INFORMATION GIVEN —
# # # # # # #

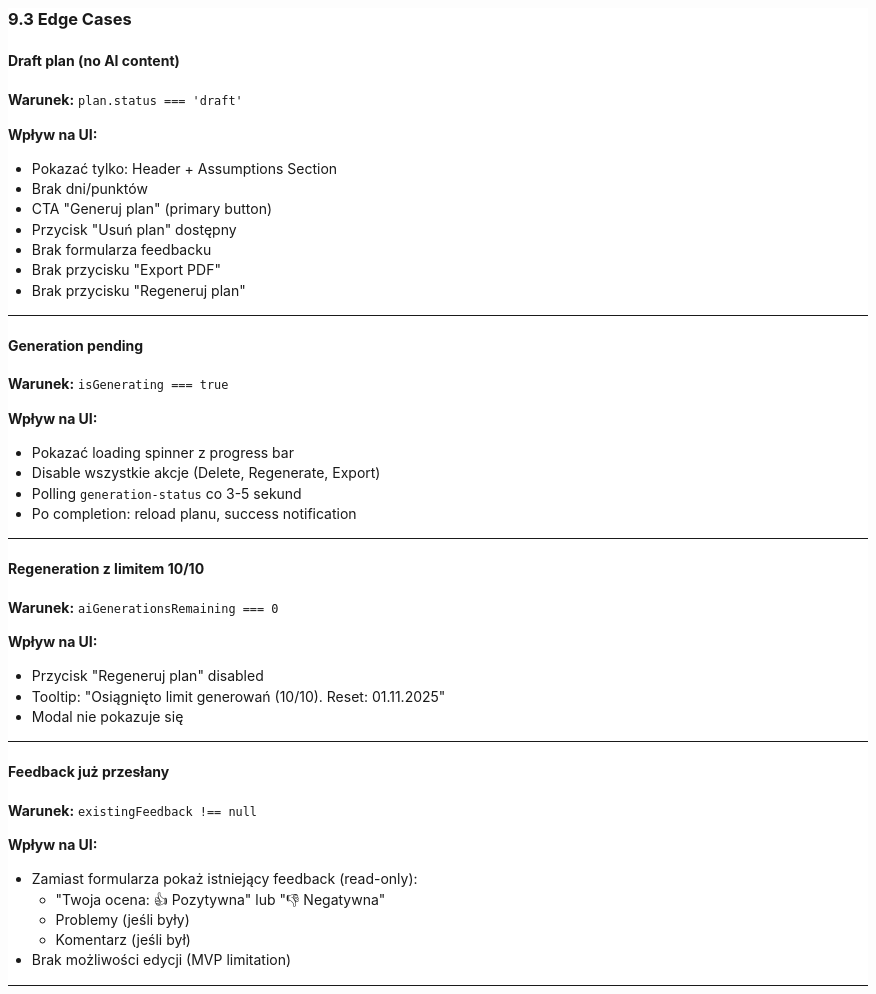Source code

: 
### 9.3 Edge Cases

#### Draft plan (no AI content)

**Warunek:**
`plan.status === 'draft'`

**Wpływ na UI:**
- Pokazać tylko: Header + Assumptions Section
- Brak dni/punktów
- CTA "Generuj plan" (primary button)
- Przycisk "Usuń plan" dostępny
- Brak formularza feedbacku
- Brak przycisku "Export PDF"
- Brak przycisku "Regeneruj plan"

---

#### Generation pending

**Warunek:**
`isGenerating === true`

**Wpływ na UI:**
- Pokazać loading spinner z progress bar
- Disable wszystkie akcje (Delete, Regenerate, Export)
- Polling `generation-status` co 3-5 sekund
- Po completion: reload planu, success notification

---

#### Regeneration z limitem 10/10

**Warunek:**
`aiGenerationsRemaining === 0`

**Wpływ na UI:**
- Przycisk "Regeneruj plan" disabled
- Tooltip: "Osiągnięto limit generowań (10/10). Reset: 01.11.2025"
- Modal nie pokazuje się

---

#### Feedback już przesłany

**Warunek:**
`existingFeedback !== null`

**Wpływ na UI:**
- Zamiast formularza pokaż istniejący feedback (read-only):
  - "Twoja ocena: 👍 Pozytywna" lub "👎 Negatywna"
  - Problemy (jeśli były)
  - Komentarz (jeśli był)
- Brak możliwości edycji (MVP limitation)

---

# # # # # # #

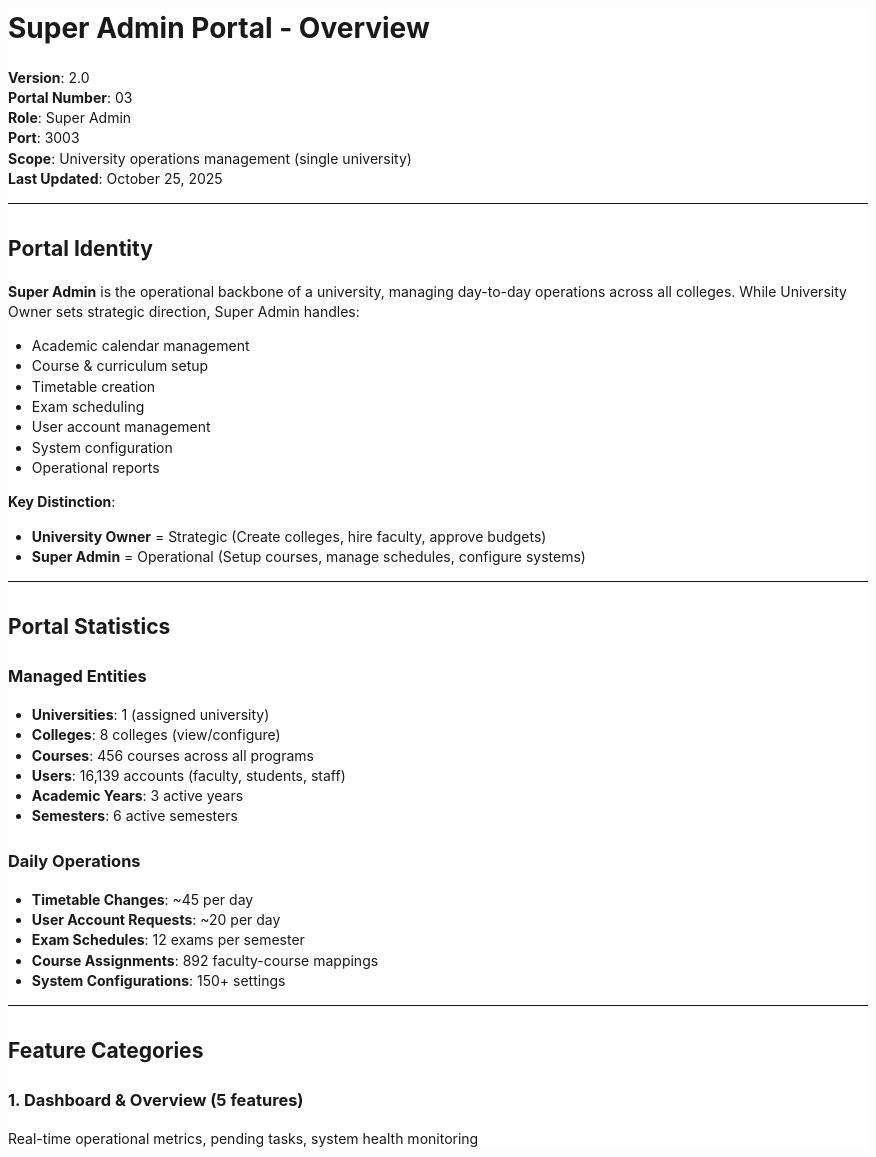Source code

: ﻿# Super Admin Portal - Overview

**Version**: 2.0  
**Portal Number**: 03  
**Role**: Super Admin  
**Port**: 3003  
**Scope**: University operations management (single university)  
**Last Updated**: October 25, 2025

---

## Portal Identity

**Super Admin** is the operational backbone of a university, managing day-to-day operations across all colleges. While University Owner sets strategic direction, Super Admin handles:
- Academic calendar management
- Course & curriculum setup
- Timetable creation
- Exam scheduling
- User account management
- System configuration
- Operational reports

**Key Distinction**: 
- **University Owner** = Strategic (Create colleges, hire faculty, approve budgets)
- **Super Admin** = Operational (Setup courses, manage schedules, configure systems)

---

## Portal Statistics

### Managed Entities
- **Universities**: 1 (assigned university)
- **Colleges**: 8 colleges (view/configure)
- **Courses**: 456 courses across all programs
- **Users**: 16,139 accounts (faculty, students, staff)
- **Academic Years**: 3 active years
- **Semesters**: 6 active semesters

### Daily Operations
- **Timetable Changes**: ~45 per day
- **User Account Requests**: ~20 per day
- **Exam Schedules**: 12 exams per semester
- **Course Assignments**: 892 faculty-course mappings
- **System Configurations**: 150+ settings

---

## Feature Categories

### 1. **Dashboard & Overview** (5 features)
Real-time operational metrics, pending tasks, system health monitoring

# # # # # # #

EXERCISE DESCRIPTION — Across the listing above, how many lines include the word "Exam"? Answer with only the number.

REPLY — 2